October 2: Charles Darwin's Reporting Includes, But Is Not Limited To, Atrocities

Different Chuck D., although the working title for "Origin of Species" was "Welcome To The Terrordome."

Darwin's hanging out in Argentina, waiting for the Beagle to pick him up and take him back to civilization, and it gives him a chance to write a bunch of what I believe they call three-dot items, had three dots been invented in 1839. He's interested in everything! Indians, for example:
One glance at the rastro tells these people a whole history. Supposing they examine the track of a thousand horses, they will soon guess the number of mounted ones by seeing how many have cantered; by the depth of the other impressions, whether any horses were loaded with cargoes; by the irregularity of the footsteps, how far tired; by the manner in which the food has been cooked, whether the pursued travelled in haste; by the general appearance, how long it has been since they passed. ...With the sun for their guide, mare’s flesh for food, their saddle-cloths for beds,—as long as there is a little water, these men would penetrate to the end of the world.
Also, imperialist atrocities against Indians are also interesting:
My informer said, when he was pursuing an Indian, the man cried out for mercy, at the same time that he was covertly loosing the bolas from his waist, meaning to whirl it round his head and so strike his pursuer. “I however struck him with my sabre to the ground, and then got off my horse, and cut his throat with my knife.” This is a dark picture; but how much more shocking is the unquestionable fact, that all the women who appear above twenty years old are massacred in cold blood! When I exclaimed that this appeared rather inhuman, he answered, “Why, what can be done? they breed so!”

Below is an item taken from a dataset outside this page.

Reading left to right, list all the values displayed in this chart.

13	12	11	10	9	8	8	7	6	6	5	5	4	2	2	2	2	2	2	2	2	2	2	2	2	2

...The escape of the Indians to the south of the Rio Negro, where in such a vast unknown country they would be safe, is prevented by a treaty with the Tehuelches to this effect;—that Rosas pays them so much to slaughter every Indian who passes to the south of the river, but if they fail in so doing, they themselves are to be exterminated.
Also? Somebody found an arrowhead!
He told me it was found near the island of Cholechel, and that they are frequently picked up there. It was between two and three inches long, and therefore twice as large as those now used in Tierra del Fuego: it was made of opaque cream-coloured flint, but the point and barbs had been intentionally broken off. It is well known that no Pampas Indians now use bows and arrows.
It's like a letter from a summer camp where you can go watch a real live genocide. I suppose when you've spent a sea voyage watching the nature red in tooth and claw, the brutalities of man v. man start to seem inevitable/natural.